Io non so se stanno sopravvalutando le potenzialità omicide del cornavirus. Ma di certo stanno sottovalutando quelle dei genitori.
Faccio qui pubblica ammenda perché non mi sbagliavo una volta, ma due. Stavo sottovalutando – facile dirlo col senno di poi – la terribile infettività e l’elevata mortalità del virus, da un lato. Ma dall’altro, sottostimavo anche la mia, la nostra capacità di resistenza. Altro che due giorni in più: è passato quasi un mese, e a casa mia siamo ancora tutti vivi. Certo ci mandiamo seriamente a quel paese venti volte al giorno, e sembriamo sempre a un passo dal metterci le mani addosso – ma per fortuna non ci siamo ancora sbranati.
E lo so che molti di voi vivono da soli e quindi pagherebbero per fare due chiacchiere con un essere umano in 3D, vi capisco e non vi invidio, ma vi assicuro che anche io per un giorno alla settimana vorrei fare a cambio con la vostra condizione, almeno quanto voi vorreste stare un po’ al posto mio. Capisco tutti, anche quelli che stanno sclerando (io sto sclerando). E lo so anche che oltre a esserci gente che vive sola, c’è gente che muore sola, in un reparto di terapia intensiva senza il conforto di un parente, e che se ne va all’altro mondo senza neanche un funerale: insomma se vogliamo fare la gara del benaltrismo, ci sta sempre una situazione davvero grave, o comunque più grave della nostra.

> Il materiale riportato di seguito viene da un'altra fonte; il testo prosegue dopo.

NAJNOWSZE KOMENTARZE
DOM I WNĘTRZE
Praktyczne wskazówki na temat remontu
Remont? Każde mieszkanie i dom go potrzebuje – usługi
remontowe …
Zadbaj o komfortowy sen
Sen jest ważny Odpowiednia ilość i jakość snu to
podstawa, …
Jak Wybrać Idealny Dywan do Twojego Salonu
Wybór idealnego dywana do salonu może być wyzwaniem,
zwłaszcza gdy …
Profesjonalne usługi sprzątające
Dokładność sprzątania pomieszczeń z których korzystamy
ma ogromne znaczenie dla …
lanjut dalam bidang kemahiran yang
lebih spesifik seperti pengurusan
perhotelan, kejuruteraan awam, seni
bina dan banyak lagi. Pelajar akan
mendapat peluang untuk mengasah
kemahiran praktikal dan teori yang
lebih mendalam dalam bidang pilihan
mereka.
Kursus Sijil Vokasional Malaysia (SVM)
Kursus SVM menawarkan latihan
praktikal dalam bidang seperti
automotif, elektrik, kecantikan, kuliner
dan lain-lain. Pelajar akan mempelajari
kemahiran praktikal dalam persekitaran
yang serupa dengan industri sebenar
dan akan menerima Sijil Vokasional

Se invece vogliamo sopravvivere non solo fisicamente, cerchiamo di prendere quello che c’è di buono nelle specifiche situazioni in cui siamo costretti, di tollerare un po’ di più gli scleri altrui (sì, anche di quelli che escono, e di quelli che se la prendono con quelli che escono, e di quelli che se la prendono con quelli che se la prendono con eccetera eccetera), di accettare che qualcuno ci faccia il predicozzo tipo quello che avete letto finora. E che qualcun altro – sono sempre io, da qui in avanti – si metta a dare consigli gastronomici semiseri per la quarantena con figli.

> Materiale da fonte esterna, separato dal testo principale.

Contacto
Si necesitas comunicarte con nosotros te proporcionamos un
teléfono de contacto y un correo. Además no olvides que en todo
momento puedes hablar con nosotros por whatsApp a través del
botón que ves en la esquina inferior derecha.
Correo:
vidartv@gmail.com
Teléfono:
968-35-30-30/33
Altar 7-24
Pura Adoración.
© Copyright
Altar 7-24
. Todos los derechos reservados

Mi rendo conto, infine, che per molti di voi siamo a “quarantena giorno 9”, ma qui in Piemonte le misure sono scattate prima, e ancor prima come dicevo hanno chiuso le scuole: ai fini che qui interessano, siamo con i bambini a casa h24 da un mese, fidatevi di chi ha un minimo di esperienza. Tra passare tutta la giornata ai fornelli e lanciare ai figli pacchetti di patatine e würstel crudi senza alzarsi dal divano, una via di mezzo c’è. Potete sopravvivere a una quarantena con i vostri bambini, credetemi, almeno sul fronte del cibo.